> _WHAT TO DO_
Copy, word for word, the lines of the listing below from the line with "style has become" up to and including the line with "and more about". Drop the pictures.

....

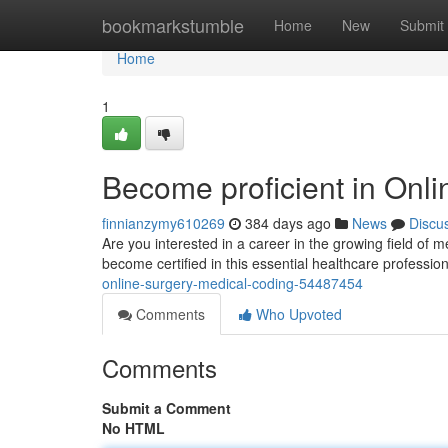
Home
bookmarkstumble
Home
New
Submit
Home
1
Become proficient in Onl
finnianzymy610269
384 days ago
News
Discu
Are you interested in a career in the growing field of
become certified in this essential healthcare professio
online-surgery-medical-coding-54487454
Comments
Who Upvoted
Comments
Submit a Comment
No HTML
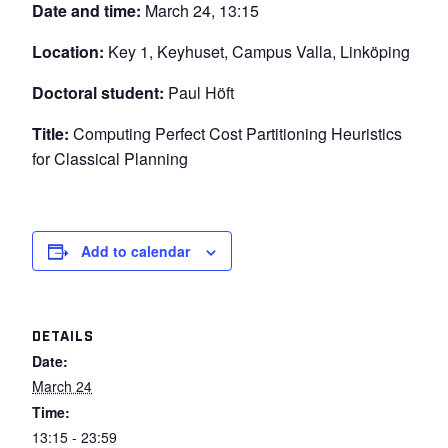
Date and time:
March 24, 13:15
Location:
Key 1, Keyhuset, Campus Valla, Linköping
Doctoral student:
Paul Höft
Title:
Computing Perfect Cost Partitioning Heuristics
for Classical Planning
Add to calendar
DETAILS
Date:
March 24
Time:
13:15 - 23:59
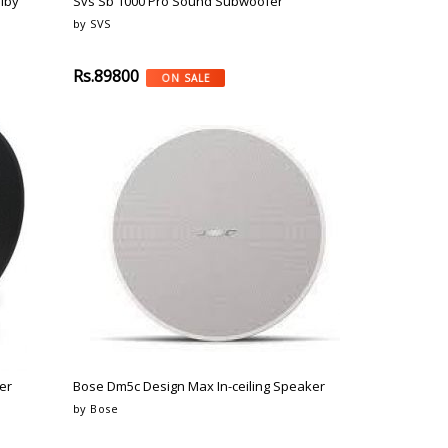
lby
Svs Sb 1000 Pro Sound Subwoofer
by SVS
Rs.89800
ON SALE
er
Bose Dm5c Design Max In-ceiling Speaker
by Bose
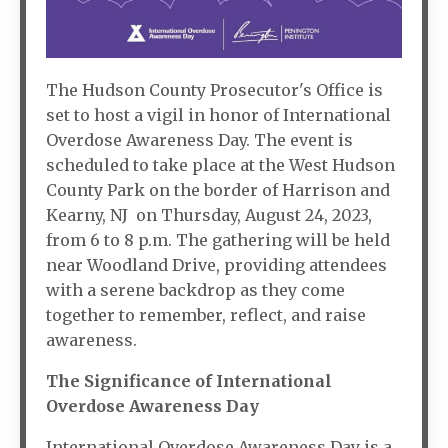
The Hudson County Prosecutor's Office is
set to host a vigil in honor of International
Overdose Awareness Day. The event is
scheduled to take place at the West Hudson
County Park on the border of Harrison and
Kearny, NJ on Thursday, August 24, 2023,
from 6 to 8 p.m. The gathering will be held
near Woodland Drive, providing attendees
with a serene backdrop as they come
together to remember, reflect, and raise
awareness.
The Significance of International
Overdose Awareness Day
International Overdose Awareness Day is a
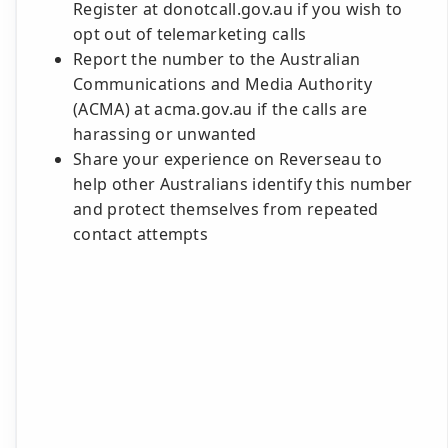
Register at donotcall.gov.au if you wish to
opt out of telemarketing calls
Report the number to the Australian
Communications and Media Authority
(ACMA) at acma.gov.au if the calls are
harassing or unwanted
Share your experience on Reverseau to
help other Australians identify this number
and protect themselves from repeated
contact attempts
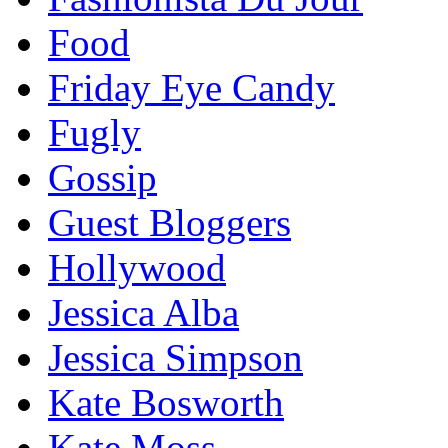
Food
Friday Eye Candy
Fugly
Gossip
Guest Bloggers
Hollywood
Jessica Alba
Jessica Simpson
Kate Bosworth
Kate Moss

....

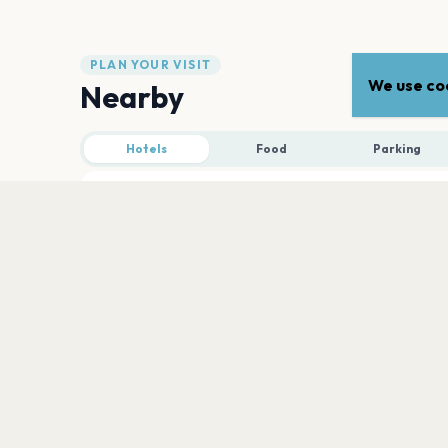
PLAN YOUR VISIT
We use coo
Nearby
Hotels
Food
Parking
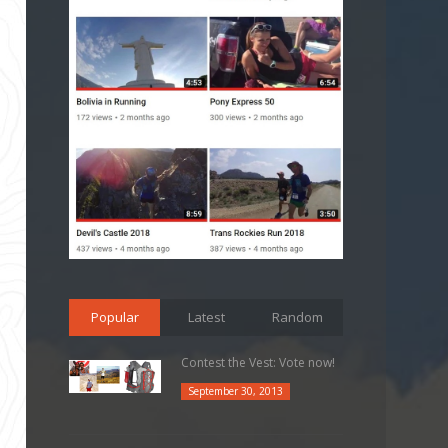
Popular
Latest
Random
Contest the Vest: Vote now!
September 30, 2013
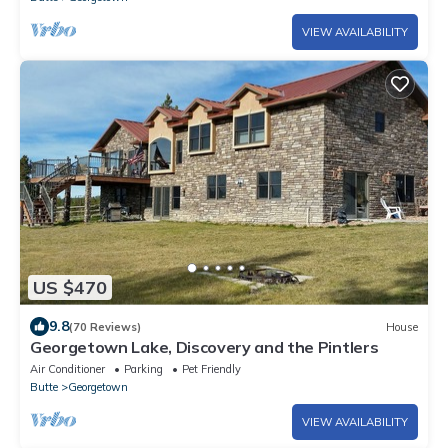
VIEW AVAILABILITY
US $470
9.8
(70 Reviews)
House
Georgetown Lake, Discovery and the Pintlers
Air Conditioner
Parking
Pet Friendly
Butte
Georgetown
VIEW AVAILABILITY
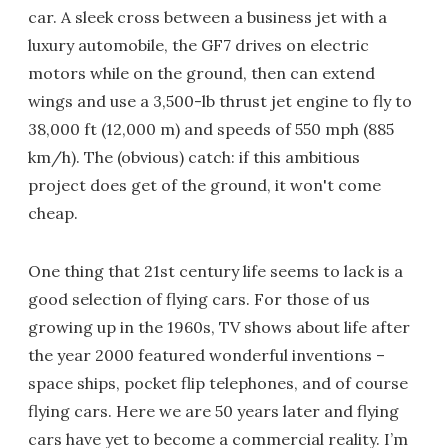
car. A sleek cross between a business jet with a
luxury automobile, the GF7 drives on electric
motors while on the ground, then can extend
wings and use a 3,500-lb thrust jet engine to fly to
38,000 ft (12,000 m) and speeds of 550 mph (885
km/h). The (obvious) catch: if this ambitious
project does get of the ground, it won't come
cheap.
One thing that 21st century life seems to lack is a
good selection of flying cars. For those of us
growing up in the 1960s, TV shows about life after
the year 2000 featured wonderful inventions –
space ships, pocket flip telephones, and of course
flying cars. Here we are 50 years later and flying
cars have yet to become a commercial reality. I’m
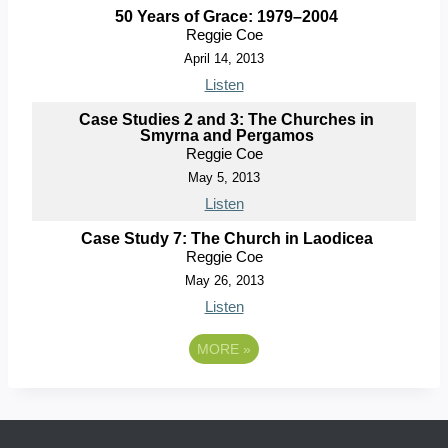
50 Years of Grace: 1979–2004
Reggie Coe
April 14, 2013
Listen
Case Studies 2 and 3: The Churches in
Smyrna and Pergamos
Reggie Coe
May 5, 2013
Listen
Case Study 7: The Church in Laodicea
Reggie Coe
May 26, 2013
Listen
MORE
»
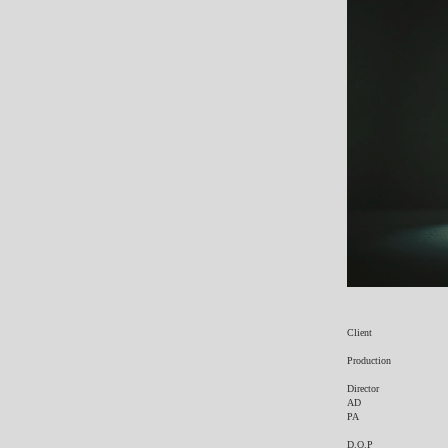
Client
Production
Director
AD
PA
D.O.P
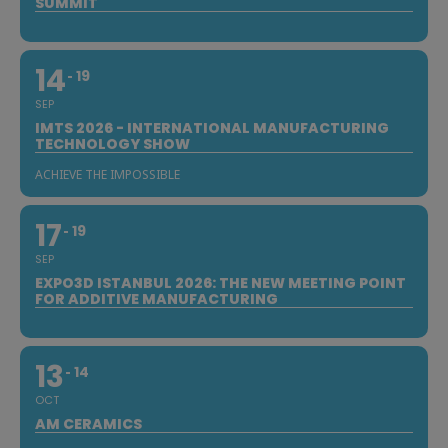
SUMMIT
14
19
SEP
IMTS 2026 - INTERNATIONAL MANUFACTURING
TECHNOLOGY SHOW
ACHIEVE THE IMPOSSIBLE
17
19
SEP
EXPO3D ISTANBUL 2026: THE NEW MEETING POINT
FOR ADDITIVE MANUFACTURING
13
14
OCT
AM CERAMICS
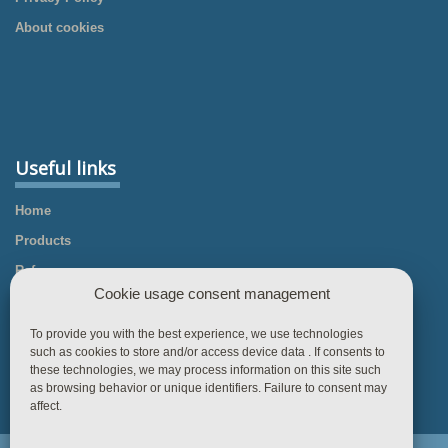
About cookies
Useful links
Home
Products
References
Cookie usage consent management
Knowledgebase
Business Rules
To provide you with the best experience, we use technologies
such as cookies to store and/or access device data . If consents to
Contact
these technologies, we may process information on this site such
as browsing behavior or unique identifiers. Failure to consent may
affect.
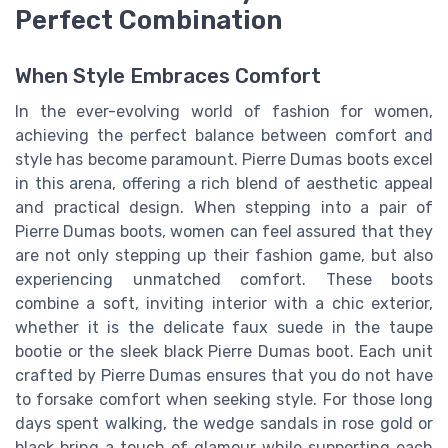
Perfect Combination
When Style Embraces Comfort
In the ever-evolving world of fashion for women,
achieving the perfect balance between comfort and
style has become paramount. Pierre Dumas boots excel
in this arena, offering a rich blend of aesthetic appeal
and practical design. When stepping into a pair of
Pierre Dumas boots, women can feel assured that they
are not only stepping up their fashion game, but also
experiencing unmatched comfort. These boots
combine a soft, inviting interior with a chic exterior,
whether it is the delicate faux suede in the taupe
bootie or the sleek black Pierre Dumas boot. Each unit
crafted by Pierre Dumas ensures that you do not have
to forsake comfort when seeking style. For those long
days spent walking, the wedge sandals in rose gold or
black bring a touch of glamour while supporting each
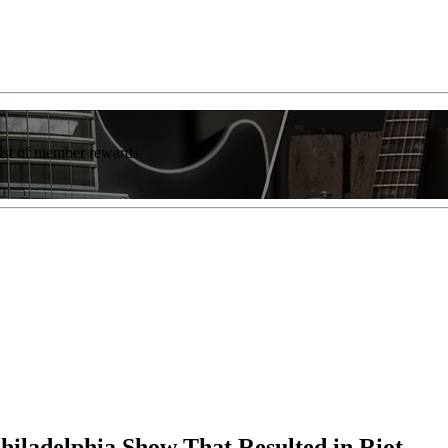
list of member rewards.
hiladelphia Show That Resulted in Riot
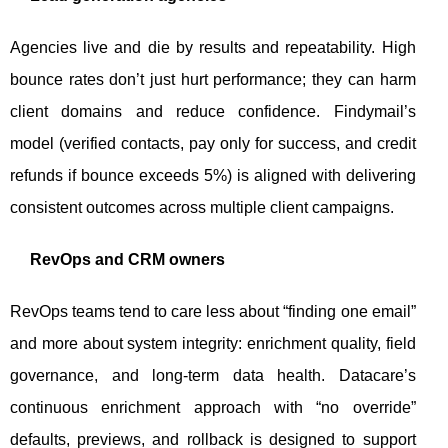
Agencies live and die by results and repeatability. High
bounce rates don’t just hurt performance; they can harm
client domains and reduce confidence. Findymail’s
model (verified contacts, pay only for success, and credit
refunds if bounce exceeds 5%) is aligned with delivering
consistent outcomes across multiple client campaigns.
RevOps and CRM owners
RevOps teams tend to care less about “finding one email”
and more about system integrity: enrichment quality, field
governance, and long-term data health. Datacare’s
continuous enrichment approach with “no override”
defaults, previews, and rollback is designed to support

....

> _ANSWER FOR THIS EXERCISE_
style has become paramount. Pierre Dumas boots excel
in this arena, offering a rich blend of aesthetic appeal
and practical design. When stepping into a pair of
Pierre Dumas boots, women can feel assured that they
are not only stepping up their fashion game, but also
experiencing unmatched comfort. These boots
combine a soft, inviting interior with a chic exterior,
whether it is the delicate faux suede in the taupe
bootie or the sleek black Pierre Dumas boot. Each unit
crafted by Pierre Dumas ensures that you do not have
to forsake comfort when seeking style. For those long
days spent walking, the wedge sandals in rose gold or
black bring a touch of glamour while supporting each
list of member rewards.
hiladelphia Show That Resulted in Riot
Agencies live and die by results and repeatability. High
bounce rates don’t just hurt performance; they can harm
client domains and reduce confidence. Findymail’s
model (verified contacts, pay only for success, and credit
refunds if bounce exceeds 5%) is aligned with delivering
consistent outcomes across multiple client campaigns.
RevOps and CRM owners
RevOps teams tend to care less about “finding one email”
and more about system integrity: enrichment quality, field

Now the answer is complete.